School Board seeks to end Acker Jr. lawsuit
Published 12:08 pm Wednesday, February 17, 2016
By NEAL WAGNER / Managing Editor
BIRMINGHAM – Defendants have asked a U.S. District Court judge to rule in their favor and end a lawsuit brought against them after a longtime Alabaster teacher pleaded guilty in 2012 to sexually abusing more than 20 girls during his teaching tenure.
In January, attorneys for the Shelby County Board of Education and former School Board members Lee Doebler and Steve Martin requested federal District Court Judge Virginia Hopkins to issue a summary judgment in their favor, claiming the plaintiffs in the lawsuit do not have grounds to seek legal action against them.
The lawsuit was brought against Daniel Acker Jr. and the past and present members of the Shelby County Board of Education by one of Acker’s former students, Kristin Hurt, and six other unnamed plaintiffs. Acker was sentenced to 17 years in prison in May 2012 after he pleaded guilty to eight counts of sexually abusing underage girls during his more than 20-year teaching tenure in Alabaster.
Acker, who currently is in prison, taught at Thompson Elementary School, Creek View Elementary School and TIS, and was a school bus driver during his teaching tenure in Alabaster.
The lawsuit claims the “defendants failed to meet their obligations to protect Shelby County’s county school children,” and claimed “Acker’s position as a school teacher and a bus driver gave him ready access to scores of students over his nearly two decades of employment by the Shelby County School Board.”
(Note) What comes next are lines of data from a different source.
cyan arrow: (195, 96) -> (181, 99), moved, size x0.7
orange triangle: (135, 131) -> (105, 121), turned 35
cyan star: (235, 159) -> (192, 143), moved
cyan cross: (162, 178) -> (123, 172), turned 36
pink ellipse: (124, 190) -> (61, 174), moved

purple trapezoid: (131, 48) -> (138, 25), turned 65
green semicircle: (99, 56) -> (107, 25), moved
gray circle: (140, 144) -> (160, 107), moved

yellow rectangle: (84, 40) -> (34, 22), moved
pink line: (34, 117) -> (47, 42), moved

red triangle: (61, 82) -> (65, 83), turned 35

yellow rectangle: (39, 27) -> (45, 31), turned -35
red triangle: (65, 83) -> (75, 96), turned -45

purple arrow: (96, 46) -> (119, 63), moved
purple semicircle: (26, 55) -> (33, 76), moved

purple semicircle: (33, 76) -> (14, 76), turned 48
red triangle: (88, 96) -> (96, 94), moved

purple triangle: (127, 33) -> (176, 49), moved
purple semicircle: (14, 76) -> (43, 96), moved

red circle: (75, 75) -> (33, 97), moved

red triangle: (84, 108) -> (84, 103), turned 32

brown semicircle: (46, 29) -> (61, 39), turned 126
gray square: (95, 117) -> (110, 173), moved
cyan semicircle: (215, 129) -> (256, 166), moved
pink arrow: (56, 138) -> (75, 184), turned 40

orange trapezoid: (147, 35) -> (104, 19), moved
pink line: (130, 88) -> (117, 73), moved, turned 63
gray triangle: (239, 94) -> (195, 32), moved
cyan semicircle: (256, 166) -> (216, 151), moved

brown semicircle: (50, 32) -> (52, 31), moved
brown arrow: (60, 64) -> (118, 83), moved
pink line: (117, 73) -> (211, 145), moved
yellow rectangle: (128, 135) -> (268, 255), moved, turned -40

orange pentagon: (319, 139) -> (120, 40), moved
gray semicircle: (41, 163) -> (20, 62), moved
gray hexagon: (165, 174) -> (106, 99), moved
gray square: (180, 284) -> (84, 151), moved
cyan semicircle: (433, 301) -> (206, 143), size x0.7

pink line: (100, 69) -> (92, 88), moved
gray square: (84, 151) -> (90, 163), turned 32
After Hurt’s mother reported Acker sexually abused Hurt in 1991, Acker was placed on leave from Creek View Elementary, and a grand jury did not indict him on the charge.
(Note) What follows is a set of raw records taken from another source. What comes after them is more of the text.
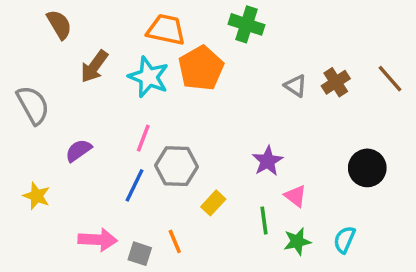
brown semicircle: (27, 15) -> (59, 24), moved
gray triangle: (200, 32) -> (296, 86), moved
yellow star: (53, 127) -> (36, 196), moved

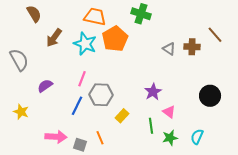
brown line: (390, 79) -> (215, 35), moved
brown cross: (336, 82) -> (192, 47), turned 35

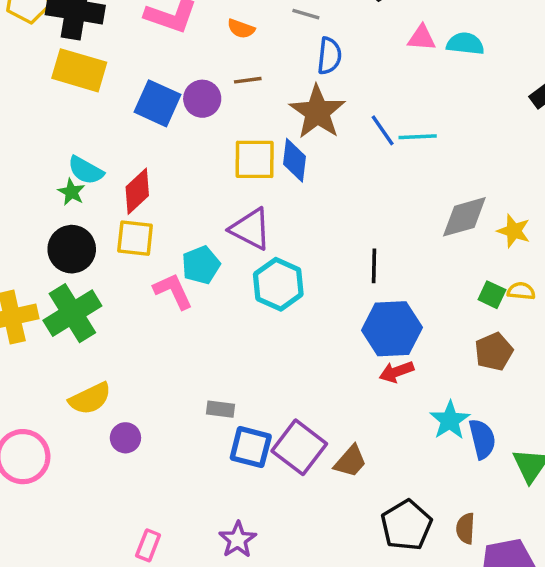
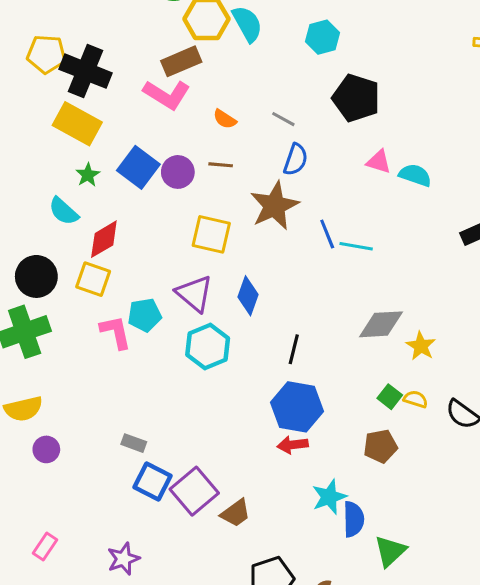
blue diamond: (294, 160) -> (248, 296), moved
green star: (71, 192) -> (88, 175), moved

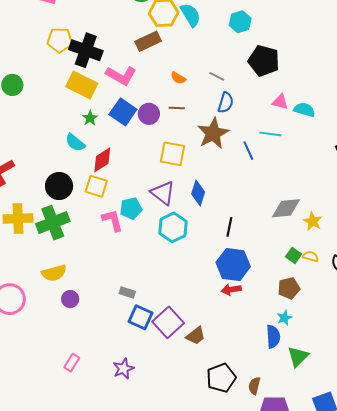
pink L-shape: (167, 95) -> (121, 75), moved
cyan line: (356, 246) -> (270, 134), moved
cyan star: (329, 497) -> (284, 318), moved, size x0.7

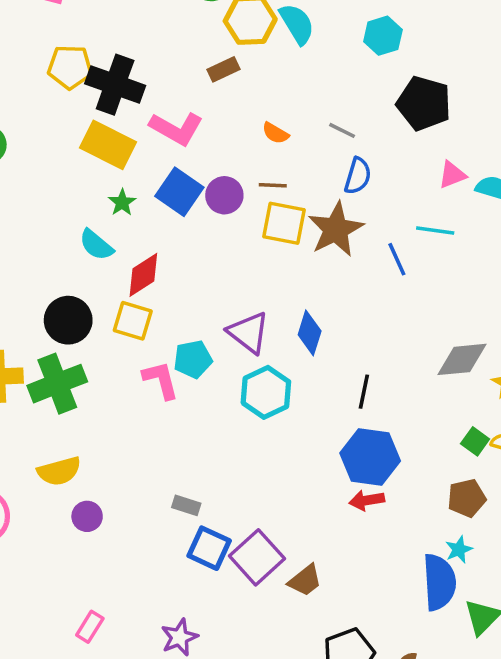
brown rectangle: (148, 41) -> (223, 69), size x0.7
pink triangle: (280, 102) -> (452, 175), turned -36
yellow square: (172, 154) -> (284, 223), moved
blue semicircle: (273, 337) -> (439, 582), size x1.4

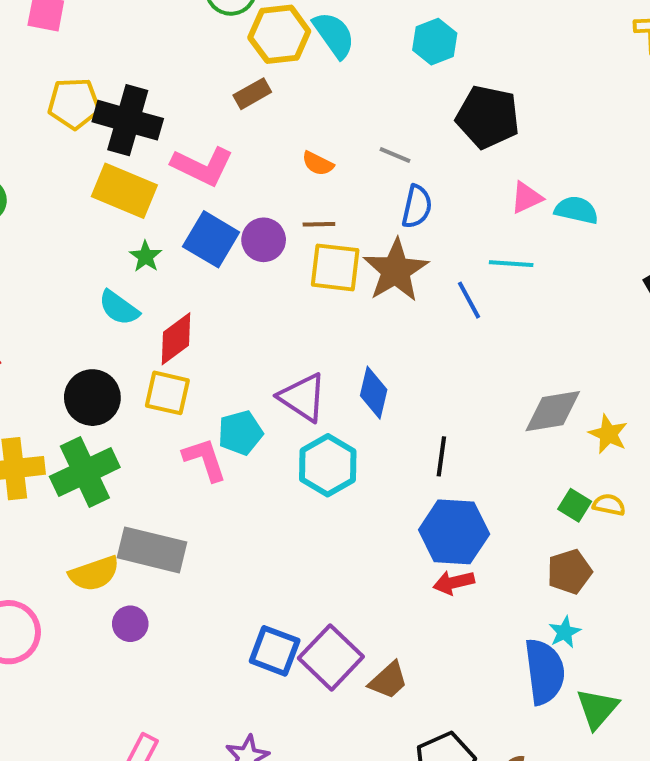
gray rectangle: (186, 505) -> (152, 550), moved, size x2.0

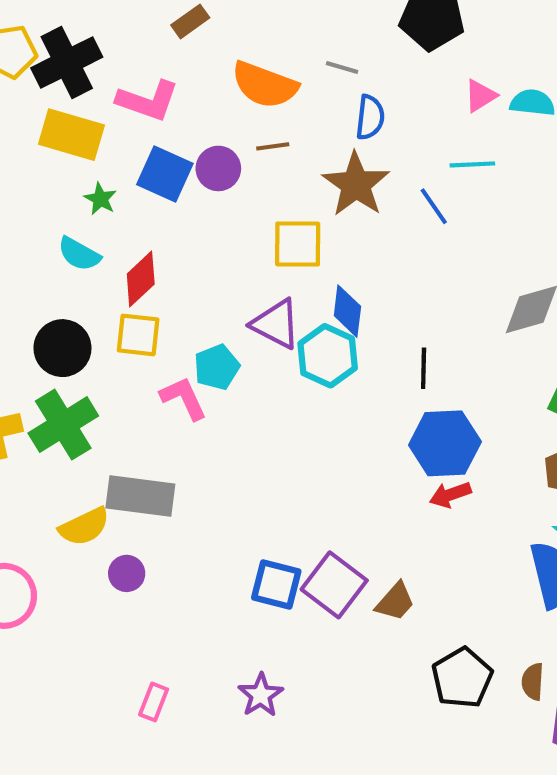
black cross: (128, 120) -> (67, 62), turned -36
orange semicircle: (318, 164) -> (265, 85), size x2.0
yellow square: (335, 267) -> (298, 244), moved
cyan hexagon: (328, 465) -> (328, 356), moved

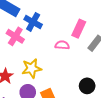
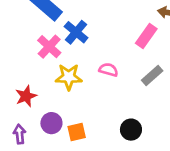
pink rectangle: (79, 29) -> (146, 36), moved
yellow star: (32, 68) -> (69, 77), moved

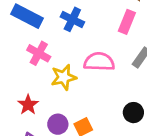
blue cross: (76, 32) -> (72, 19), moved
pink semicircle: (108, 70) -> (99, 62), size x1.6

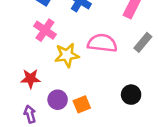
red star: (28, 105) -> (31, 79), turned 30

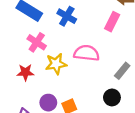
gray rectangle: (143, 42) -> (122, 71), moved
red star: (31, 79) -> (25, 72), moved

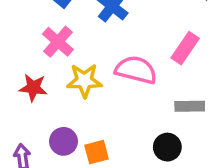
pink rectangle: (112, 22) -> (185, 48), moved
gray rectangle: (122, 71) -> (190, 106), turned 42

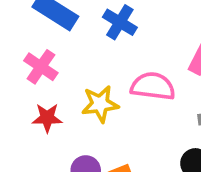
pink cross: (58, 42) -> (41, 67), moved

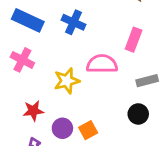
red star: (47, 118) -> (33, 111), moved

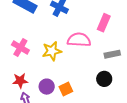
pink cross: (22, 60) -> (20, 48), moved
red star: (33, 111) -> (20, 81), moved

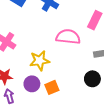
yellow star: (52, 51) -> (40, 61), moved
In their motions, the School Board, Doebler and Martin claimed those who were serving on the board in 1991 made their decision to allow Acker to continue teaching based on evidence and testimony presented during a “lengthy hearing” in 1993.
Their motions also claim the victims Acker pleaded guilty to molesting between the 1993 hearing and his 2012 arrest did not notify any school system officials who had the authority to take disciplinary actions against Acker.
According to court documents, the defendants in the lawsuit have until Feb. 22 to supplement their motions for summary judgment, and the plaintiffs have until March 7 to file their responses. The defendants then have until March 21 to file any additional replies before Hopkins makes a decision on the motions.